» Task: Scan the entries that follow and copy out every line containing "Aukció".

» Data for review:
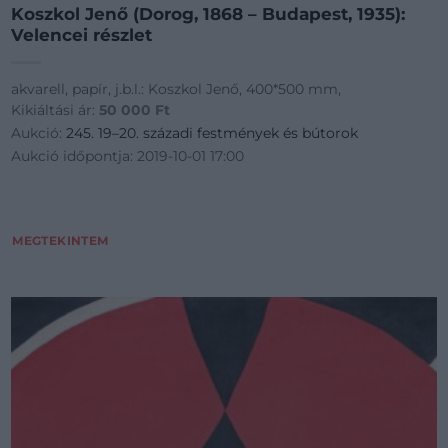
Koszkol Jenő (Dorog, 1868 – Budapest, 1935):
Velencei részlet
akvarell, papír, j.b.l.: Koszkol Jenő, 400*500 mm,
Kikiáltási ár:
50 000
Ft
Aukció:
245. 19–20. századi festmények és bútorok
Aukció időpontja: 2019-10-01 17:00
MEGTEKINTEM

» Solution:
Aukció:
Aukció időpontja: 2019-10-01 17:00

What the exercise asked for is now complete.